**EXTRACT TO READ**
Europe's Unified Patent Court (UPC) handled 15% of European patent cases in its first year of operation despite publishing figures suggesting double that number, according to analysis by IP specialists. Nicholas Fox, partner IP firm Mathys & Squire, said that it is too early to tell whether the court will achieve the ambition of becoming Europe's primary court for patent litigation. 

The UPC, to which 17 EU states are currently signed up, claims to have received 373 cases in the year since it opened in June 2023. However Fox said that this total was reached by counting every single claim relating to a patent. A more realistic count is 205, Fox said. This is made up of 134 infringement cases, 39 revocation actions and 32 provisional measures actions. 

While this figure is 'significant', it should not be overstated, Fox said. Caseload is still dwarfed by that handled at national courts: in 2021, a total of 1,275 patent law cases were heard in the UK, Germany, France, Italy and the Netherlands combined. Germany alone heard 841 patent cases that year, Mathys & Squire said.

Europe's Unified Patent Court (UPC)

**TASK 1**
Reproduce the passage of the Unified Patent Court article from "Europe's Unified Patent Court (UPC) handled" to "for patent litigation.".
**TASK 2**
Restate the paragraph of the Unified Patent Court article beginning "The UPC, to which 17 EU states" as a concise bulleted list that keeps its main facts.
**TASK 3**
According to the Unified Patent Court article, how many patent cases did Germany hear in 2021?
The items are not required for this work.

**Saved data entry records**
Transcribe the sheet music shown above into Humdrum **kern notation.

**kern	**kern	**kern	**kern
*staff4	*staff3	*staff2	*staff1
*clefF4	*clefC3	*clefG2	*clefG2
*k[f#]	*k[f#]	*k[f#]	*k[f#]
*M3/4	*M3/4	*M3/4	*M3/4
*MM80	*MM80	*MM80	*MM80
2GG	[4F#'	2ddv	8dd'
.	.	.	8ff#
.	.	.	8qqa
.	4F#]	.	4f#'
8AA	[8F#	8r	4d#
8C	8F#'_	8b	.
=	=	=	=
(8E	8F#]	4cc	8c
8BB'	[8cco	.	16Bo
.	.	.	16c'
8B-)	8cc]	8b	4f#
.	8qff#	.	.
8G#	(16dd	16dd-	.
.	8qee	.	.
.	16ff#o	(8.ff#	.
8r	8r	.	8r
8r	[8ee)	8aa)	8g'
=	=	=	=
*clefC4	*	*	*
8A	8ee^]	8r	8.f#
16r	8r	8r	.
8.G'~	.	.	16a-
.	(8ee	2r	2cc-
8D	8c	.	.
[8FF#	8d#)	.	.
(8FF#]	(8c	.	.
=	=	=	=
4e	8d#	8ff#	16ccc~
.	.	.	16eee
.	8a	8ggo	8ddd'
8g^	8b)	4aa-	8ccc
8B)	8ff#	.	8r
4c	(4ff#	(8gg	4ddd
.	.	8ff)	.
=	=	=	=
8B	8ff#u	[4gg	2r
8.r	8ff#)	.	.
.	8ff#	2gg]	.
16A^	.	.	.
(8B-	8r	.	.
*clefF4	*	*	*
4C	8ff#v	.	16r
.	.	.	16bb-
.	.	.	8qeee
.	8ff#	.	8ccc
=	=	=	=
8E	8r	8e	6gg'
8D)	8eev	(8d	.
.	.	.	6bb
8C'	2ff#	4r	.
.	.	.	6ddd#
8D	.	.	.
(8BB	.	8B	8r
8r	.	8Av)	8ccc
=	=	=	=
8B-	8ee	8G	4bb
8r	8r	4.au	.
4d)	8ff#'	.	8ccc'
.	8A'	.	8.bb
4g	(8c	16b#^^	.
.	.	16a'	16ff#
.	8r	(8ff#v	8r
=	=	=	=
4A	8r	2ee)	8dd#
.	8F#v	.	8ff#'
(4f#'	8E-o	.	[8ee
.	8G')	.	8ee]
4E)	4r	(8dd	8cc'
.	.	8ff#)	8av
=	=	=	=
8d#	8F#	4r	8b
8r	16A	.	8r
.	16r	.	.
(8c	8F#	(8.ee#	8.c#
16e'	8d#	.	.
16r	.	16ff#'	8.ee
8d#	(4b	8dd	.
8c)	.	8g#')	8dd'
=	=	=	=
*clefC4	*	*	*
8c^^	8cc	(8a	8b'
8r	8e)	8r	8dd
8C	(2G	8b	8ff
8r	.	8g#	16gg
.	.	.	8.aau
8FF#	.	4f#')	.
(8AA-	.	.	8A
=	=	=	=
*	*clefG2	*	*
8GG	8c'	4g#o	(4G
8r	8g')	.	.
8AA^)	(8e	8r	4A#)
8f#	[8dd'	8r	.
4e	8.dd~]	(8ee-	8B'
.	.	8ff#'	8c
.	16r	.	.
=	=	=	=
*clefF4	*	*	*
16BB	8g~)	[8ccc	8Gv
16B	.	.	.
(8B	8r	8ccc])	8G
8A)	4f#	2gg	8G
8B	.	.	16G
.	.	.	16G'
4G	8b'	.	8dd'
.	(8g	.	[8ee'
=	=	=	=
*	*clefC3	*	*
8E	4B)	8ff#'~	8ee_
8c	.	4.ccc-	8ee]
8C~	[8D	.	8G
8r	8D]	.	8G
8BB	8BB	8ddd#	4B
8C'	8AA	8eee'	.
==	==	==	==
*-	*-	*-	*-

**EXERCISE RESPONSE 1**
Europe's Unified Patent Court (UPC) handled 15% of European patent cases in its first year of operation despite publishing figures suggesting double that number, according to analysis by IP specialists. Nicholas Fox, partner IP firm Mathys & Squire, said that it is too early to tell whether the court will achieve the ambition of becoming Europe's primary court for patent litigation.

**EXERCISE RESPONSE 2**
- 17 EU states are currently signed up to the UPC.
- The court claims 373 cases in the year since it opened in June 2023.
- Fox said this total comes from counting every single claim relating to a patent.
- Fox gives 205 as a more realistic count: 134 infringement cases, 39 revocation actions and 32 provisional measures actions.

**EXERCISE RESPONSE 3**
Germany heard 841 patent cases in 2021.